Re:Re:Re:Re: backup server core when redo btree_xlog_insert that type is XLOG_BTREE_INSERT_POST

From: yuansong <yyuansong(at)126(dot)com>
To: "Peter Geoghegan" <pg(at)bowt(dot)ie>, "pgsql-hackers(at)lists(dot)postgresql(dot)org" <pgsql-hackers(at)lists(dot)postgresql(dot)org>, pgsql-bugs(at)lists(dot)postgresql(dot)org
Subject: Re:Re:Re:Re: backup server core when redo btree_xlog_insert that type is XLOG_BTREE_INSERT_POST
Date: 2024-12-01 13:09:41
Message-ID: 39b023e9.1ed0.19382575335.Coremail.yyuansong@126.com
Views: Raw Message | Whole Thread | Download mbox | Resend email
Thread:
Lists: pgsql-bugs pgsql-hackers

the _bt_binsrch_insert function always returns low, but during the post list search, are there cases where low and mid are unequal?

If so, this could potentially cause an offset in the subsequent _bt_insertonpg function.

maybe we fix it like this ?

OffsetNumber

_bt_binsrch_insert(Relation rel, BTInsertState insertstate)

{

......

while (high > low)

{

OffsetNumber mid = low + ((high - low) / 2);

/*

* If tuple at offset located by binary search is a posting list whose

* TID range overlaps with caller's scantid, perform posting list

* binary search to set postingoff for caller. Caller must split the

* posting list when postingoff is set.
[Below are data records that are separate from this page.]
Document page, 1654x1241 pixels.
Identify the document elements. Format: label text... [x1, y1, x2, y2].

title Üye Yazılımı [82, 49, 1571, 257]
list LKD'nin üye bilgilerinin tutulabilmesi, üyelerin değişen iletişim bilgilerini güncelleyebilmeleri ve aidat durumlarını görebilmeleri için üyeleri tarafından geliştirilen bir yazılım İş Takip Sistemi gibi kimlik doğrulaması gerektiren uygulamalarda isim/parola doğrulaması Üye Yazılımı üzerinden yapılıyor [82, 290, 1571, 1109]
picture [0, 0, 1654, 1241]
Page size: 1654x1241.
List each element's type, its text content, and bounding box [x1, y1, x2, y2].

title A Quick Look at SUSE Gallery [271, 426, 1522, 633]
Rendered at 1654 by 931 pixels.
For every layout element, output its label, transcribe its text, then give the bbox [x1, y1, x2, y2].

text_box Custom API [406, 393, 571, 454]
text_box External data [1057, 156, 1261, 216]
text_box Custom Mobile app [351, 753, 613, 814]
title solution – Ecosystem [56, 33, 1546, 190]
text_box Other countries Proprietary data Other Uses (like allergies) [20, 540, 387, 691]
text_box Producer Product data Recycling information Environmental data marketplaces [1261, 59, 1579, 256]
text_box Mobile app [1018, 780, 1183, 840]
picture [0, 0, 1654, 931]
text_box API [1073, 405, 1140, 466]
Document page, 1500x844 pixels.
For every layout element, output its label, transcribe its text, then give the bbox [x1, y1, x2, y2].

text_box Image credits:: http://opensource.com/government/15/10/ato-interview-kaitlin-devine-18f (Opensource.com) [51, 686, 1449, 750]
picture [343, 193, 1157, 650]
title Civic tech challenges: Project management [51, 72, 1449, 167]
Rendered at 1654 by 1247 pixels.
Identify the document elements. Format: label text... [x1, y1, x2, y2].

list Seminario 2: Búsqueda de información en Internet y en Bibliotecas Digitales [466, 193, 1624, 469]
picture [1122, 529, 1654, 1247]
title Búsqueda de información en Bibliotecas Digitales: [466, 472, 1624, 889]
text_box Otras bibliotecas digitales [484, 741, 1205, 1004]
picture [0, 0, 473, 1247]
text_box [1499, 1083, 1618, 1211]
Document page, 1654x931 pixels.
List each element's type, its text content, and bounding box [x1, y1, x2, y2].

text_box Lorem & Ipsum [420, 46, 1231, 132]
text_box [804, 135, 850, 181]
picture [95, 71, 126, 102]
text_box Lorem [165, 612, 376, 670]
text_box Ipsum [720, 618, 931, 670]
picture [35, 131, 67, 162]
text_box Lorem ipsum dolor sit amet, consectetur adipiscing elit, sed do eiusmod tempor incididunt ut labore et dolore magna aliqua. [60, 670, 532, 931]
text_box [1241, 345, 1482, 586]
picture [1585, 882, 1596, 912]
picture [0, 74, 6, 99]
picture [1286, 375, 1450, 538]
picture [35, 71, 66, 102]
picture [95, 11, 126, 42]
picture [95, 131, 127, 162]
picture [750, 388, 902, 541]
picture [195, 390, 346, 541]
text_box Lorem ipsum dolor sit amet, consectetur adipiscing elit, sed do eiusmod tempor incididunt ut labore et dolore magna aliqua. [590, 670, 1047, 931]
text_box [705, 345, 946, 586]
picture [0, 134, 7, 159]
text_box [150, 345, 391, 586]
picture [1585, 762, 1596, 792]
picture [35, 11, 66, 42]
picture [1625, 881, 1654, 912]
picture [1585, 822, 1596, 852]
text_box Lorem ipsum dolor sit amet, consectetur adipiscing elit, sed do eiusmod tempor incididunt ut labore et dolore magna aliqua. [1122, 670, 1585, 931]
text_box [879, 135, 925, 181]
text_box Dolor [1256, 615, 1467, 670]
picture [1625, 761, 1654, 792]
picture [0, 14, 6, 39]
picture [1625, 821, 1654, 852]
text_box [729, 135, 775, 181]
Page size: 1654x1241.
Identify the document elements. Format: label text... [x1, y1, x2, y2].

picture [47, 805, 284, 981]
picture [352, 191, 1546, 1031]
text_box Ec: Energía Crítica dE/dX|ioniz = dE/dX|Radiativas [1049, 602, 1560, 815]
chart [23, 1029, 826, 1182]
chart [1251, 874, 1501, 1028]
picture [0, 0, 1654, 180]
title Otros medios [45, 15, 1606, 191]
This should happen

* infrequently.

*/

if (unlikely(result == 0 && key->scantid != NULL))

{

/*

* postingoff should never be set more than once per leaf page

* binary search. That would mean that there are duplicate table

* TIDs in the index, which is never okay. Check for that here.

*/

if (insertstate->postingoff != 0)

ereport(ERROR,

(errcode(ERRCODE_INDEX_CORRUPTED),

errmsg_internal("table tid from new index tuple (%u,%u) cannot find insert offset between offsets %u and %u of block %u in index \"%s\"",

ItemPointerGetBlockNumber(key->scantid),

ItemPointerGetOffsetNumber(key->scantid),

low, stricthigh,

BufferGetBlockNumber(insertstate->buf),

RelationGetRelationName(rel))));

insertstate->postingoff = _bt_binsrch_posting(key, page, mid);

// Here, will low and mid ever be unequal? If low is returned in such cases, would it result in an error? maybe we fix it like this ?

// low = mid;

// break;

}

}

........

return low;

}

At 2024-11-27 18:53:20, "yuansong" <yyuansong(at)126(dot)com> wrote:

we find crash reson

We have identified the cause of the crash: it was due to the XLOG_BTREE_INSERT_POST XLOG having an OffsetNumber offnum that was one less than what was stored in the index. I experimented with adding +1, and the index data remained normal in both cases. This issue is likely caused by concurrent operations on the B-tree, and upon reviewing the corresponding WAL logs, we found SPLIT_L and INSERT_LEAF operations on the same block before the crash. This might be a bug. I'm not sure if there's a related fix.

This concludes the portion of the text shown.